Interest rates are charged by financial institutions on loans to borrowers and are paid as interest to savers and depositors. They are influenced by base lending rates, which are set by central banks in response to changes in the economy. Central banks normally have a mandate to ensure price stability, which in most cases means targeting a core inflation rate of around 2%. If inflation falls below target the central bank may cut base lending rates, with a view to stimulating lending and boosting the economy. If inflation rises substantially above 2% it normally results in the central bank raising base lending rates in an attempt to lower inflation.

Higher interest rates generally help strengthen a country’s currency as they make it a more attractive place for global investors to park their money.

Higher interest rates overall weigh on the price of Gold because they increase the opportunity cost of holding Gold instead of investing in an interest-bearing asset or placing cash in the bank. If interest rates are high that usually pushes up the price of the US Dollar (USD), and since Gold is priced in Dollars, this has the effect of lowering the price of Gold.
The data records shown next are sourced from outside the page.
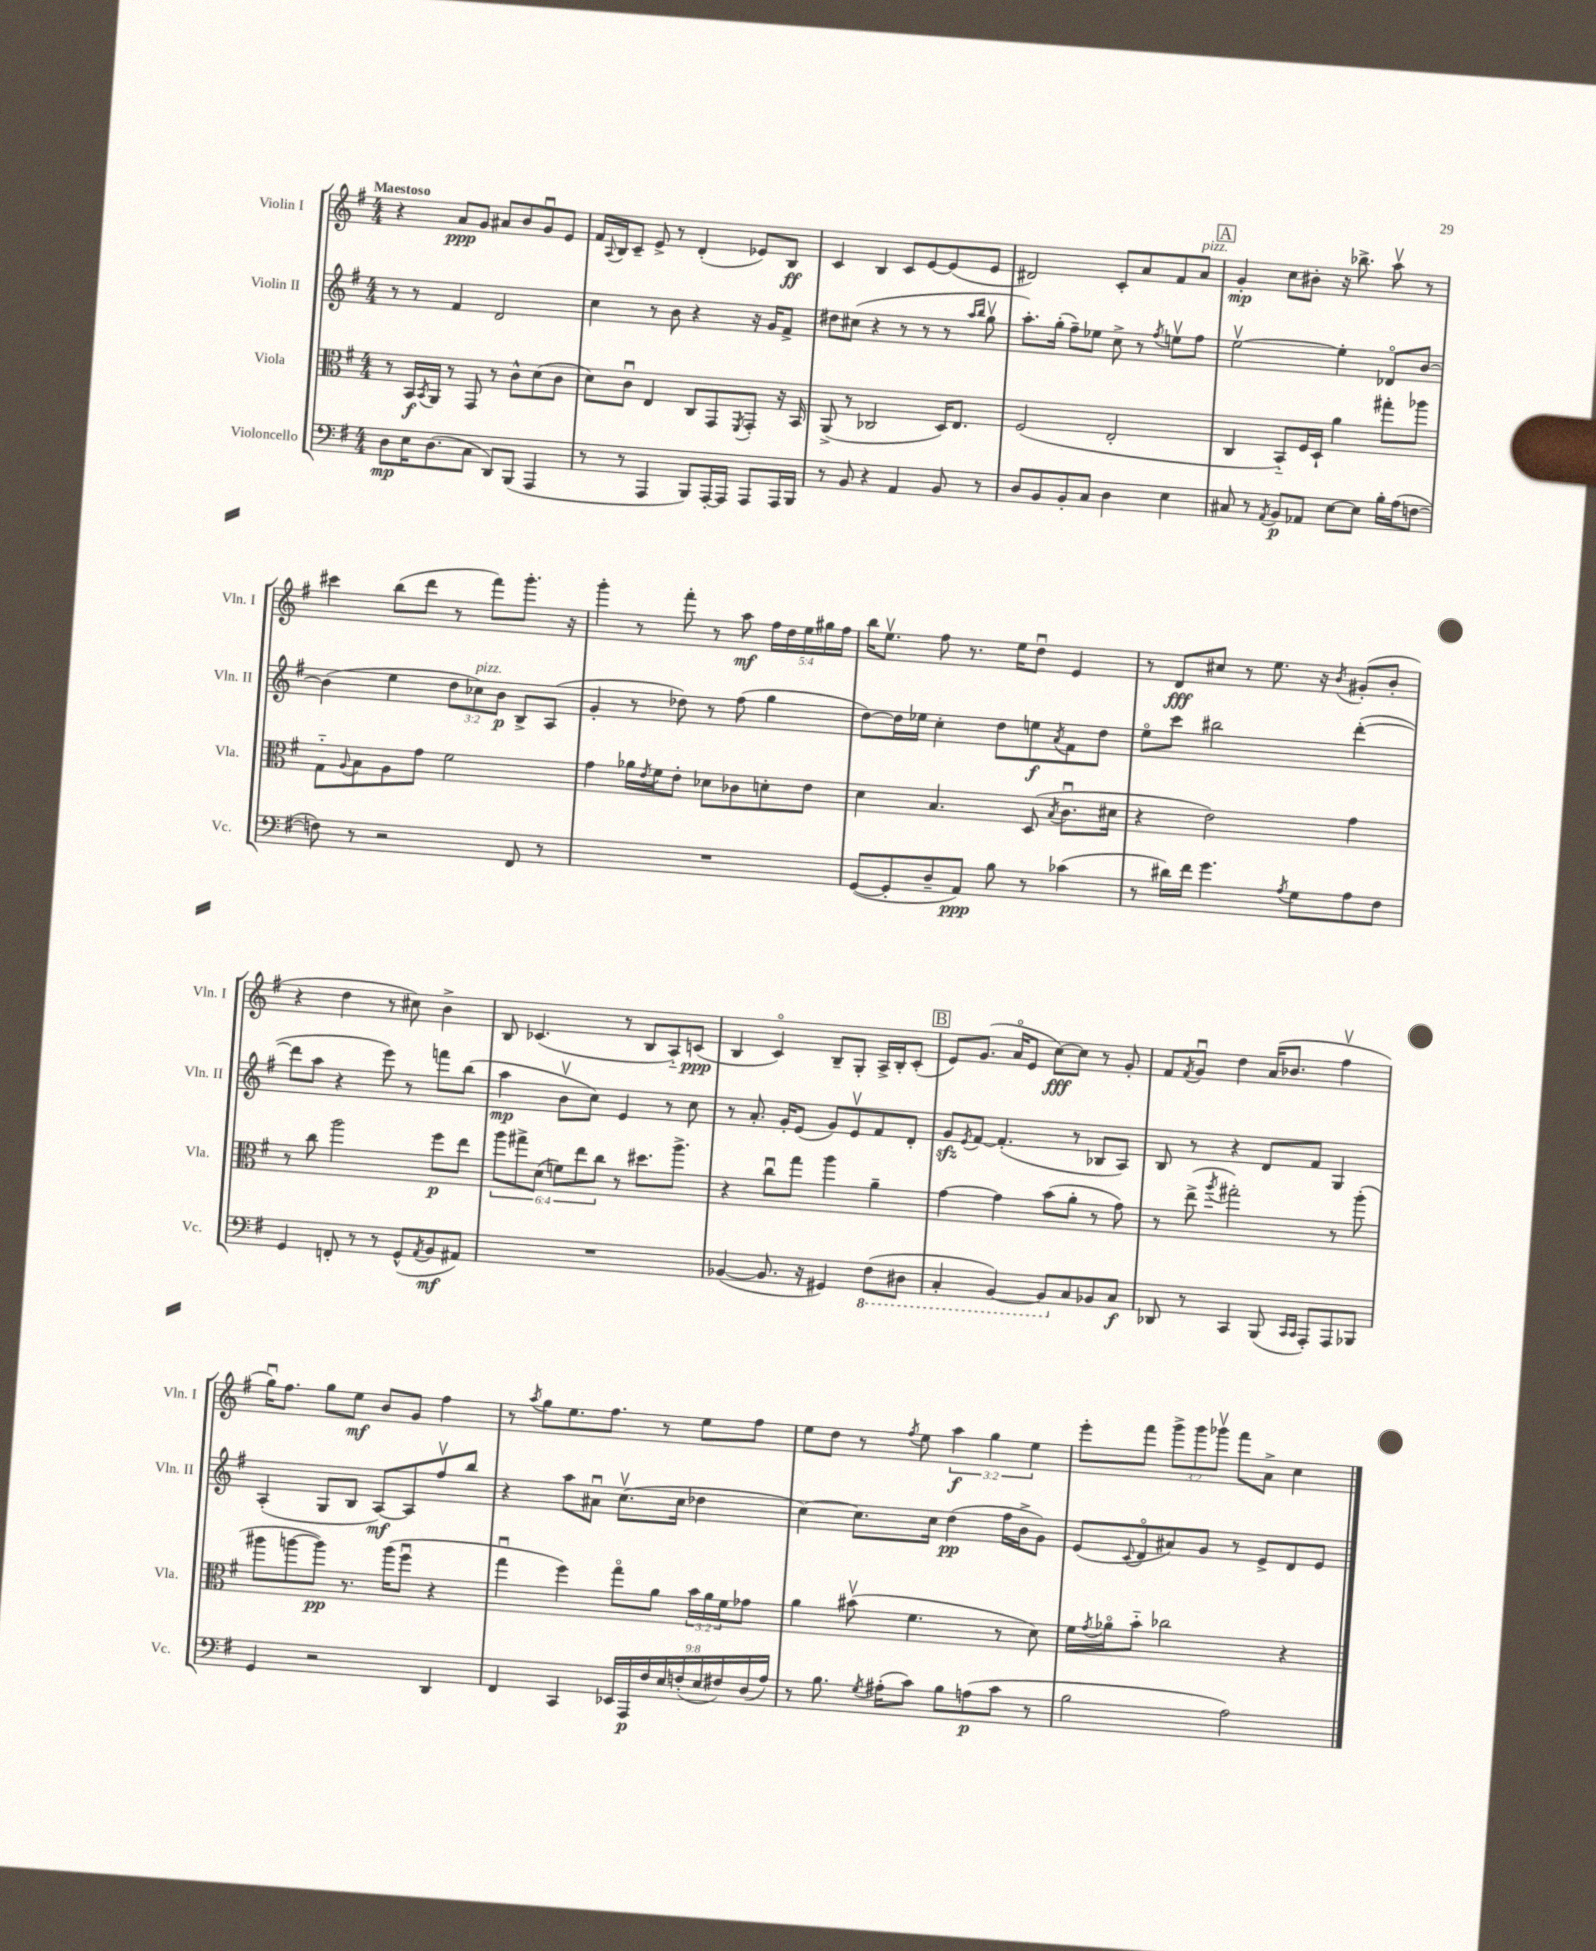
<<
\new StaffGroup <<
\new Staff = "s0" \with { instrumentName = "Violin I" shortInstrumentName = "Vln. I" } {
    \clef treble \key g \major \numericTimeSignature \time 4/4 \override Staff.TupletNumber.text = #tuplet-number::calc-fraction-text \tempo "Maestoso"
    r4 a'8\ppp g'8 ais'8 b'8 g'8\downbow e'8 |
    fis'16 \appoggiatura { a8 } b16 c'8-- e'8-> r8 d'4-.( ees'8) b8\ff |
    c'4 b4 c'8 e'8~ e'8( e'8 |
    dis'2) c'8-. a'8 fis'8 a'8^\markup { \italic "pizz." } |
    \mark \markup { \box "A" } g'4-.\mp c''8 bis'8-. r16 bes''8.-> a''8\upbow r8 |
    cis'''4 b''8( d'''8 r8 fis'''8) g'''8.-. r16 |
    g'''4-. r8 fis'''8-. r8 a''8\mf \tuplet 5/4 { fis''16 d''16 e''16 gis''16 fis''16 } |
    b''16 e''8.\upbow fis''8 r8. e''16 d''8\downbow e'4 |
    r8 d'8\fff cis''8 r8 e''8. r16 \acciaccatura { b'8 } gis'8-.( b'8-. |
    r4 d''4 r8 cis''8) b'4-> |
    b8 ces'4.( r8 b8 a8-_) c'8\ppp( |
    b4 c'4\flageolet) b8-- g8-. a16-> b16-. c'8-.( |
    \mark \markup { \box "B" } e'8) g'8.( a'16\flageolet e'8 c''8~\fff) c''8 r8 g'8-. |
    fis'8 \acciaccatura { fis'8 } g'8\downbow d''4 a'16( bes'8. fis''4\upbow |
    g''16\downbow) fis''8. g''8 e''8\mf b'8 g'8 fis''4 |
    r8 \acciaccatura { a''8 } g''8 e''8. fis''8. r8 e''8 fis''8 |
    e''8 d''8 r8 \acciaccatura { fis''8 } e''8 \tuplet 3/2 { a''4\f g''4 e''4 } |
    e'''8-. fis'''8 \tuplet 3/2 { g'''8-> g'''8 ges'''8\upbow } fis'''8 a'8-> c''4 \bar "|." |
}
\new Staff = "s1" \with { instrumentName = "Violin II" shortInstrumentName = "Vln. II" } {
    \clef treble \key g \major \numericTimeSignature \time 4/4 \override Staff.TupletNumber.text = #tuplet-number::calc-fraction-text
    r8 r8 fis'4 d'2 |
    c''4 r8 b'8 r4 r16 g'16 fis'8-> |
    dis''8 cis''8( r4 r8 r8 r8 \grace { a''16 b''16 } g''8\upbow |
    a''8.-.) g''16-.( fis''8--) ees''8 c''8-> r8 \acciaccatura { fis''8 } e''8\upbow fis''8 |
    \mark \markup { \box "A" } e''2~\upbow e''4-. des'8\flageolet b'8~ |
    b'4( e''4 \tuplet 3/2 { d''8 ces''8^\markup { \italic "pizz." }) b'8\p } b8-> a8( |
    g'4-. r8 des''8) r8 fis''8( g''4 |
    d''8~) d''16 ees''16 c''4-. d''8 e''8\f \acciaccatura { a'8 } fis'8 d''8 |
    e''8\flageolet c'''8 bis''2 d'''4~-.( |
    d'''8 a''8 r4 e'''8) r8 f'''8 b''8( |
    a''4\mp b'8\upbow c''8) e'4 r8 c''8 |
    r8 a'8.-. g'16-. e'8( g'8) e'8\upbow fis'8 d'8-. |
    \mark \markup { \box "B" } g'8\sfz \acciaccatura { e'8 } fis'8~ fis'4.-.( r8 bes8 a8) |
    b8 r8 r4 d'8 fis'8 g4 |
    a4-.( g8 b8 a8~\mf) a8 fis''8\upbow b''8 |
    r4 a''8 ais'8\downbow c''8.\upbow( c''16 des''4 |
    c''4~) c''8. c''16 d''4\pp( fis''16 b'16-> g'8) |
    e'8( \appoggiatura { c'8 } d'8\flageolet ais'8) g'8 r8 e'8-> d'8 e'8 \bar "|." |
}
\new Staff = "s2" \with { instrumentName = "Viola" shortInstrumentName = "Vla." } {
    \clef alto \key g \major \numericTimeSignature \time 4/4 \override Staff.TupletNumber.text = #tuplet-number::calc-fraction-text
    r8 b,16\f \acciaccatura { b,8 } a,16 r8 g,8 r8 c'8-^ d'8( c'8 |
    d'8) c'8\downbow e4 c8 g,8 \acciaccatura { fis,8 } g,8-. r16 b,16 |
    a,8->( r8 ces2 d16) e8. |
    fis2( e2-. |
    \mark \markup { \box "A" } c4 b,8-_) fis16 d16-! a'4 gis''8-. aes''8 |
    g8-_ \appoggiatura { a8 } b8 a8 g'8 fis'2 |
    g'4 aes'16 \acciaccatura { e'8 } fis'16 e'8-. des'8 ces'8 d'8-. e'8 |
    d'4 b4. d8( \acciaccatura { b8 } c'8.\downbow dis'16 |
    r4 e'2) g'4 |
    r8 c''8 a''2 fis''8\p e''8 |
    \tuplet 6/4 { a''8 gis''8-> d'8( f'8) e''8 c''8 } r8 dis''8. a''8.-> |
    r4 c''8\downbow g''8 a''4 a'4-- |
    \mark \markup { \box "B" } g'4~ g'4 b'8( a'8-. r8 g'8) |
    r8 e''8->( \acciaccatura { a''8 } gis''2-.) r8 a''8-.( |
    ais''8 a''8~ a''8\pp) r8. a''16( fis''8\downbow r4 |
    g''4\downbow fis''4) g''8\flageolet a'8 \tuplet 3/2 { b'16 a'16 fis'16 } ges'8 |
    a'4 bis'8\upbow( fis'4. r8 d'8) |
    fis'16 \acciaccatura { g'8 } aes'16\flageolet b'8-_ ces''2 r4 \bar "|." |
}
\new Staff = "s3" \with { instrumentName = "Violoncello" shortInstrumentName = "Vc." } {
    \clef bass \key g \major \numericTimeSignature \time 4/4 \override Staff.TupletNumber.text = #tuplet-number::calc-fraction-text
    d8\mp e16 d8.( c8 d,8) b,,8( a,,4 |
    r8 r8 a,,4 b,,8) a,,16~-. a,,16 a,,8 a,,16 b,,16 |
    r8 b,8 r4 a,4 b,8 r8 |
    d8 b,8 b,8-. c8 d4 e4 |
    \mark \markup { \box "A" } cis8 r8 \acciaccatura { a,8 } b,8\p aes,8 e8~ e8 b16-. a16( f8~ |
    f8) r8 r2 fis,8 r8 |
    R1 |
    g,8~( g,8-. d8-- a,8\ppp) b8 r8 ces'4( |
    r8 dis'16) fis'16 g'4. \acciaccatura { a8 } g8 a8 fis8 |
    g,4 f,8-. r8 r8 g,8-^( \acciaccatura { a,8 } b,8\mf ais,8) |
    R1 |
    bes,4~( bes,8. r16 gis,4) \ottava #-1 fis,8( dis,8 |
    \mark \markup { \box "B" } c,4-. b,,4~) b,,8 \ottava #0 c8 bes,8 c8\f |
    des,8 r8 c,4 b,,8( \grace { c,16 c,16 } a,,8-.) a,,8 bes,,8 |
    g,4 r2 d,4 |
    fis,4 c,4 \tuplet 9/8 { ees,16 a,,16\p fis16 e16 f16-.( e16 fis16) d16( a16) } |
    r8 b8. \acciaccatura { g8 } ais16-.( c'8) b8 a8\p( c'8 r8 |
    b2 a2) \bar "|." |
}
>>
>>
\layout { \context { \Score \remove "Bar_number_engraver" } }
The Fed funds rate is the overnight rate at which US banks lend to each other. It is the oft-quoted headline rate set by the Federal Reserve at its FOMC meetings. It is set as a range, for example 4.75%-5.00%, though the upper limit (in that case 5.00%) is the quoted figure. Market expectations for future Fed funds rate are tracked by the CME FedWatch tool, which shapes how many financial markets behave in anticipation of future Federal Reserve monetary policy decisions.